Bolitho mußte sich die Lage nicht erst von Stayt beschreiben lassen. Er erkannte ihre Hoffnungslosigkeit, als sähe er sie mit Hallowes' Augen. Nur eine Meile weiter, und sie hätten den Kanonen der Fregatte entkommen können. Doch nun lagen sie trotz der leicht veränderten Windrichtung noch immer vor einer Leeküste, und beide Schiffe liefen auf einen unsichtbaren Treffpunkt zu. Diesmal gab es kein Entkommen.
«Heißt Gefechtsflagge, Thomas!«rief Hallowes.»Kanonen laden und ausrennen!»
Als die Männer eilig gehorchten, wurde sich Bolitho der Stille bewußt: kein Gebrüll, keine Drohungen und ganz bestimmt keine Hochrufe. Die Männer, die dem sicheren Tod ins Auge sahen, arbeiteten zwar noch gut, waren aber im Geiste anderswo.
«Bankart!»
«Zur Stelle, Sir.»
«Geh unter Deck und hole mir Hut und Rock.»

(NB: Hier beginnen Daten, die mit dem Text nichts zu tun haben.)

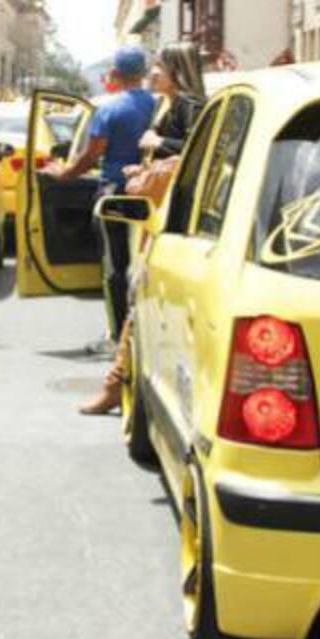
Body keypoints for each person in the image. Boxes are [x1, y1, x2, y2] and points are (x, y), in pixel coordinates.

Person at [79, 43, 208, 417]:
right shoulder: (164, 104)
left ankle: (117, 384)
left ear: (177, 71)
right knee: (139, 294)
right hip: (160, 208)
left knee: (137, 294)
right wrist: (144, 168)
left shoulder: (189, 106)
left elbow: (197, 152)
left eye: (159, 67)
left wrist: (159, 143)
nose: (152, 73)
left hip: (173, 214)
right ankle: (122, 381)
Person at [43, 45, 155, 356]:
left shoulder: (109, 109)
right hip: (152, 194)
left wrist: (65, 174)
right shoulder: (158, 105)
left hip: (115, 195)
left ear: (116, 75)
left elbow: (91, 154)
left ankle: (119, 336)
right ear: (143, 74)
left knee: (115, 268)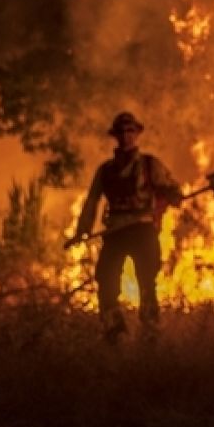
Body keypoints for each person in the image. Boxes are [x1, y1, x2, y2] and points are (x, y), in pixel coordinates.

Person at [74, 112, 183, 343]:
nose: (126, 136)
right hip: (115, 232)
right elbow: (92, 200)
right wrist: (82, 230)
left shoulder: (150, 165)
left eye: (130, 131)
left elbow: (173, 189)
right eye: (122, 132)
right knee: (106, 278)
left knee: (147, 281)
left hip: (143, 230)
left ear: (137, 134)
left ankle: (150, 332)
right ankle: (114, 332)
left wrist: (173, 196)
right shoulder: (105, 171)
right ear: (115, 136)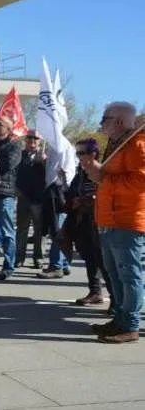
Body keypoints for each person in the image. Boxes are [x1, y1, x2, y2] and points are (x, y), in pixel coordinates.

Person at [82, 101, 145, 344]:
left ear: (119, 122)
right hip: (109, 217)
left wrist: (103, 177)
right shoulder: (117, 144)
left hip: (127, 219)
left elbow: (140, 183)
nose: (101, 123)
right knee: (115, 274)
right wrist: (98, 174)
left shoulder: (137, 145)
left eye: (105, 119)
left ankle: (130, 325)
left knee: (129, 275)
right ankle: (119, 319)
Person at [61, 138, 112, 307]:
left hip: (99, 221)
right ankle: (95, 291)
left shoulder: (102, 171)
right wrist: (72, 200)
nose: (79, 157)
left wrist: (88, 200)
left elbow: (108, 194)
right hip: (82, 220)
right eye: (77, 153)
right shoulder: (80, 173)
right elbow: (70, 194)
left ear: (94, 154)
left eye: (82, 153)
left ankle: (116, 300)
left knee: (103, 261)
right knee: (89, 257)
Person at [0, 117, 22, 280]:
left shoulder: (14, 145)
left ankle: (9, 266)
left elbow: (5, 166)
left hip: (4, 193)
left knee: (7, 232)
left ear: (8, 129)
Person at [15, 130, 46, 269]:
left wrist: (44, 161)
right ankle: (19, 257)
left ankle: (38, 258)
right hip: (23, 197)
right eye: (29, 139)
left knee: (39, 230)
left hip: (39, 198)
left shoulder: (45, 156)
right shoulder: (20, 155)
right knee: (22, 229)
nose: (32, 142)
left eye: (35, 139)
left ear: (40, 141)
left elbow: (51, 175)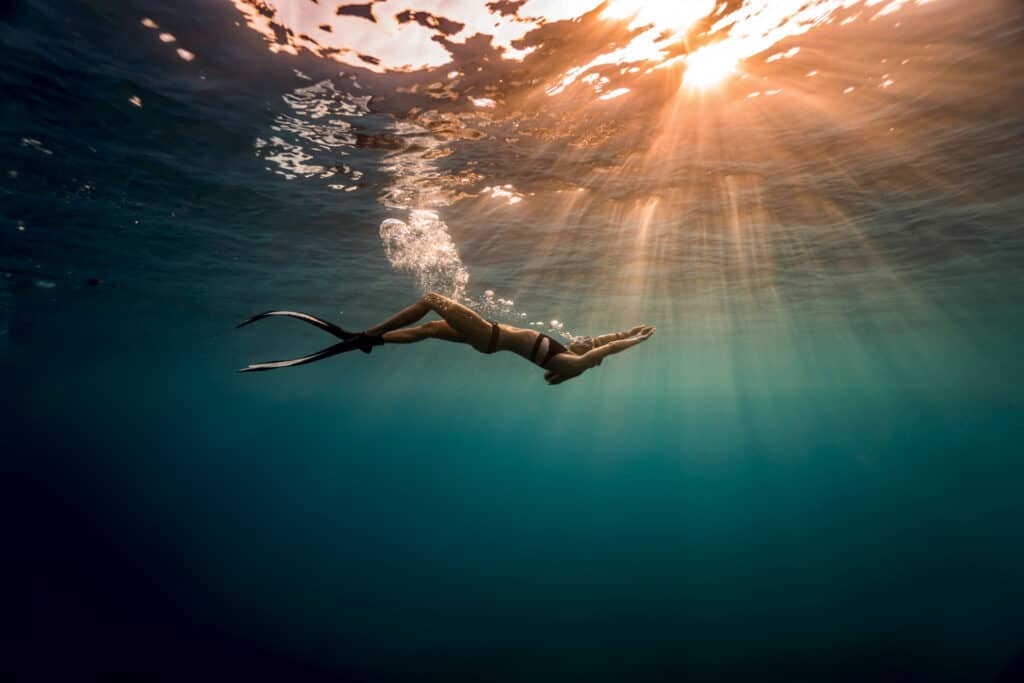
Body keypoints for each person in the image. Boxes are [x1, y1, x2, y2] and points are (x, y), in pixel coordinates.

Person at [237, 291, 654, 385]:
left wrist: (634, 344)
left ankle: (363, 333)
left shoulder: (573, 363)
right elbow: (603, 340)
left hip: (489, 336)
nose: (587, 344)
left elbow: (605, 349)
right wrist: (630, 330)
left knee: (433, 299)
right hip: (487, 339)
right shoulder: (576, 356)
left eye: (591, 351)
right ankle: (370, 342)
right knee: (431, 330)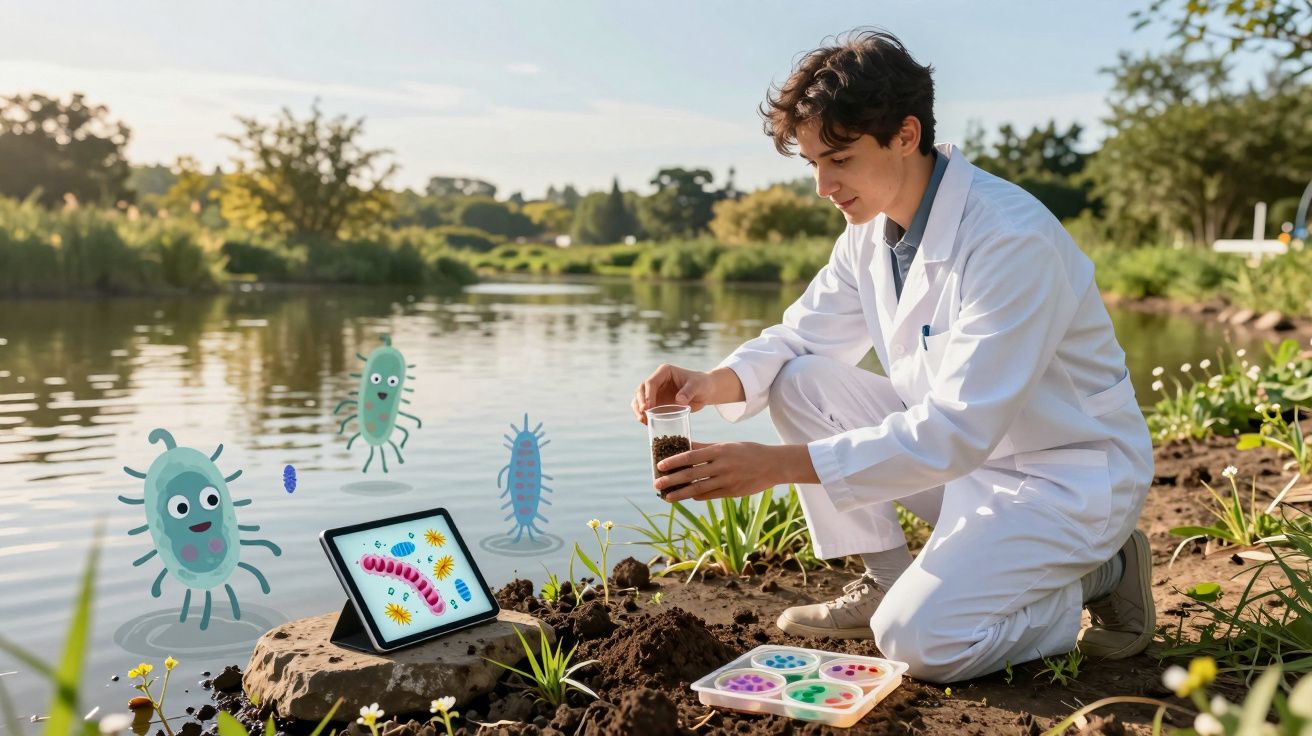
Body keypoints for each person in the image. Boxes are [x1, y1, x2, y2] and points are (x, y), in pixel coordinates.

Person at [630, 29, 1155, 683]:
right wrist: (712, 383)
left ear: (906, 135)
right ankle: (885, 578)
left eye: (840, 158)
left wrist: (774, 467)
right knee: (797, 380)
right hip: (967, 466)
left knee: (919, 641)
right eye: (813, 162)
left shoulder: (1010, 239)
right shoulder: (870, 231)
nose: (823, 185)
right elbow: (800, 337)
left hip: (1063, 479)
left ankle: (1099, 573)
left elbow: (957, 429)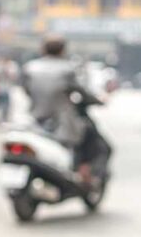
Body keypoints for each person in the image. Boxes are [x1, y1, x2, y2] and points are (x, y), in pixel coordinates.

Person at [23, 35, 111, 183]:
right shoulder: (67, 69)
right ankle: (86, 174)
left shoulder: (30, 68)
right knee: (96, 141)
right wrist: (99, 100)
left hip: (35, 118)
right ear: (63, 50)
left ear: (43, 49)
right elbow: (82, 92)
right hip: (61, 122)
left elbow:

Er mochte schmutzig und blutverschmiert sein, war aber immer noch ihr Admiral. Er konnte nicht zulassen, daß sie ihn schon jetzt geschlagen sahen.
Ein dreifaches Krachen. Die Fregatte hatte mit ihren Buggeschützen bereits das Feuer eröffnet. Aber die Kugeln warfen noch weit entfernt Fontänen auf.
Bolitho hörte Okes murmeln:»Werden Sie sich zum Kampf stellen, Sir?»
«Soll ich vielleicht die Flagge streichen?«Hallowes schien ganz ruhig. Oder war er schon jenseits aller Emotionen?
Weitere Schüsse ließen die Luft erzittern. Bolitho hörte eine Kugel diesmal in der Nähe einschlagen und Wassertropfen wie Schrot durch die Wanten prasseln.